** start of PROVIDED INFORMATION **
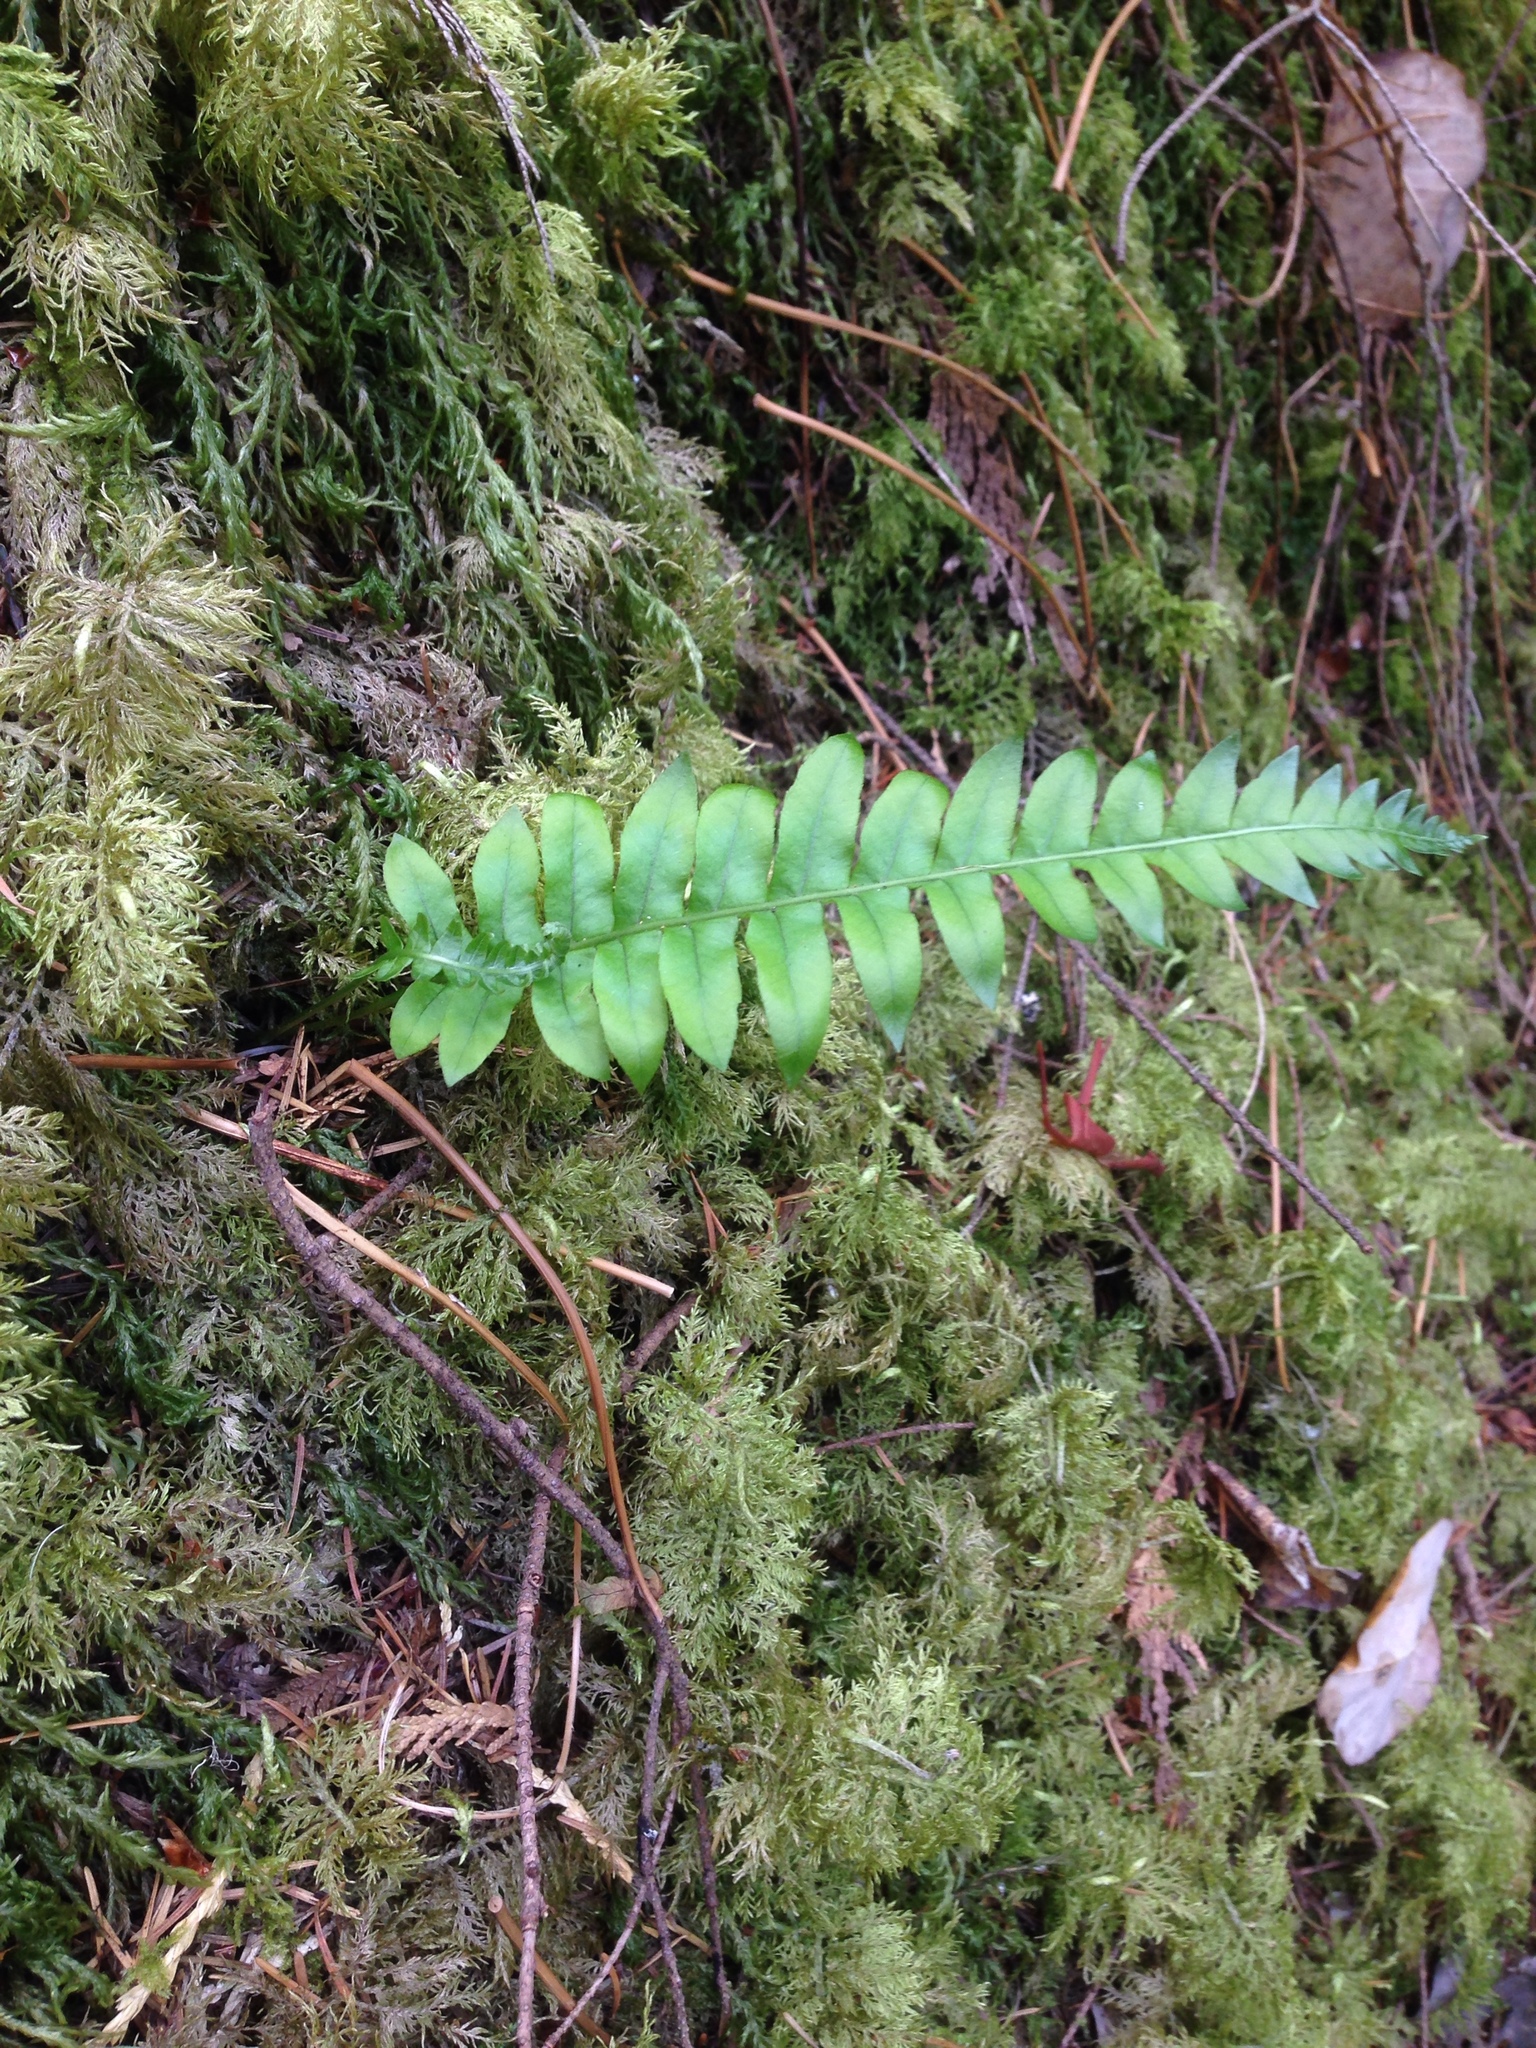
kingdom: Plantae
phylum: Tracheophyta
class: Polypodiopsida
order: Polypodiales
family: Polypodiaceae
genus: Polypodium
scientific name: Polypodium glycyrrhiza
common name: Licorice fern
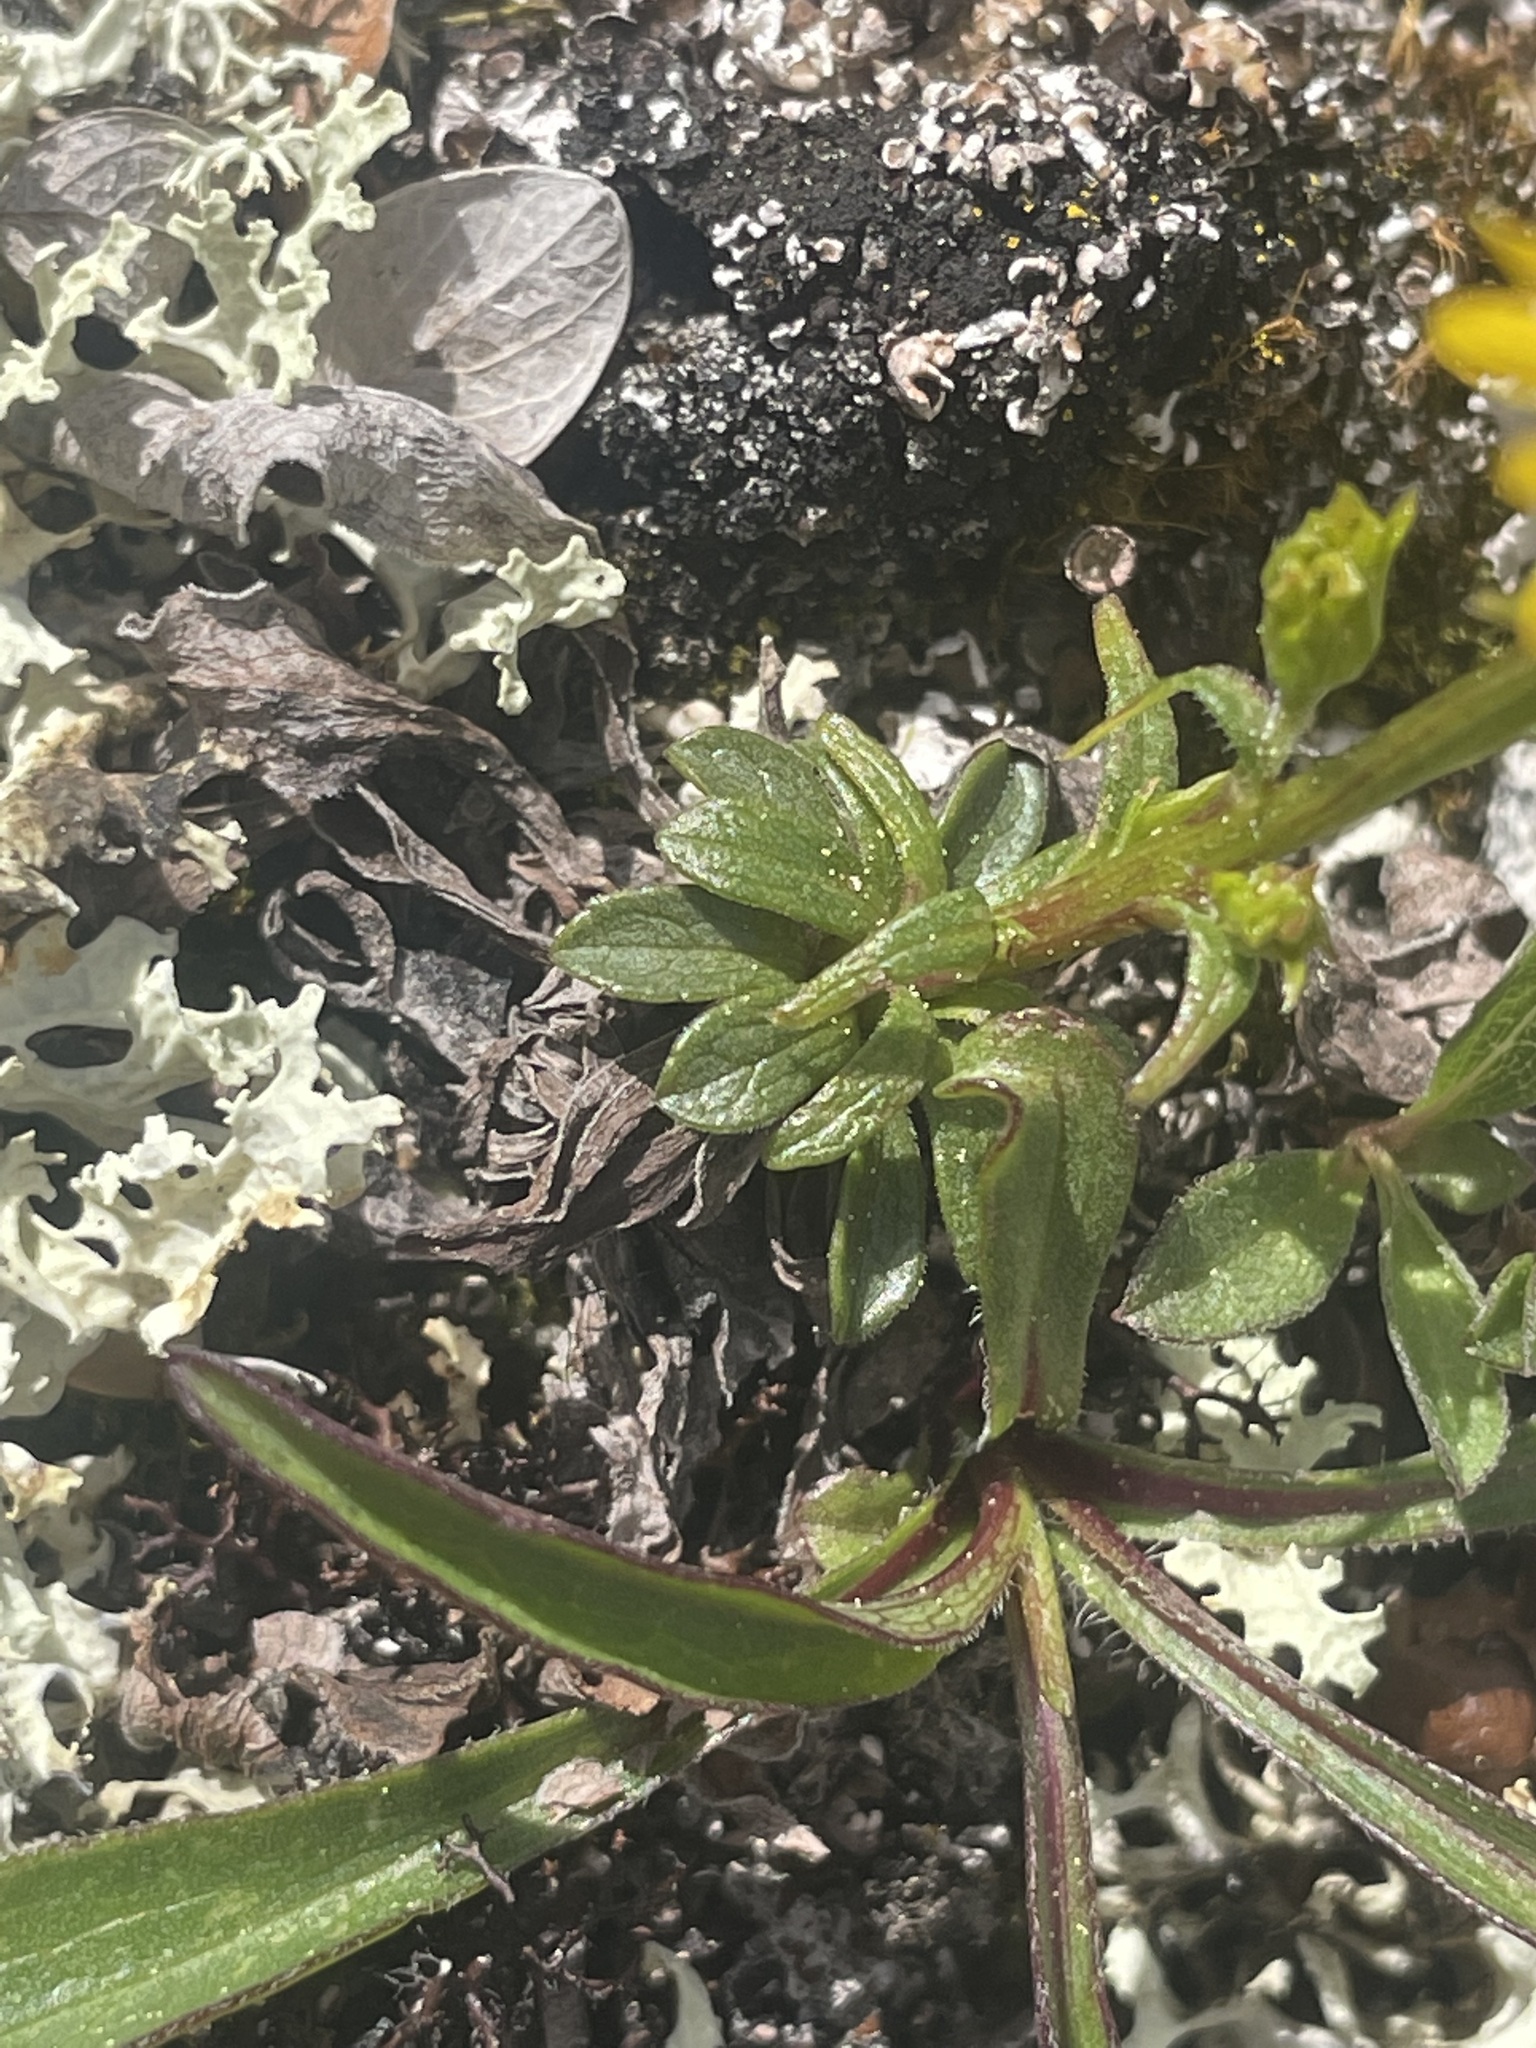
** end of PROVIDED INFORMATION **
> [SET PROBLEM]: Reproduce the lines above word for word, leaving out the pictures.

> [RESPONSE TO THE EXERCISE]:
kingdom: Plantae
phylum: Tracheophyta
class: Polypodiopsida
order: Polypodiales
family: Polypodiaceae
genus: Polypodium
scientific name: Polypodium glycyrrhiza
common name: Licorice fern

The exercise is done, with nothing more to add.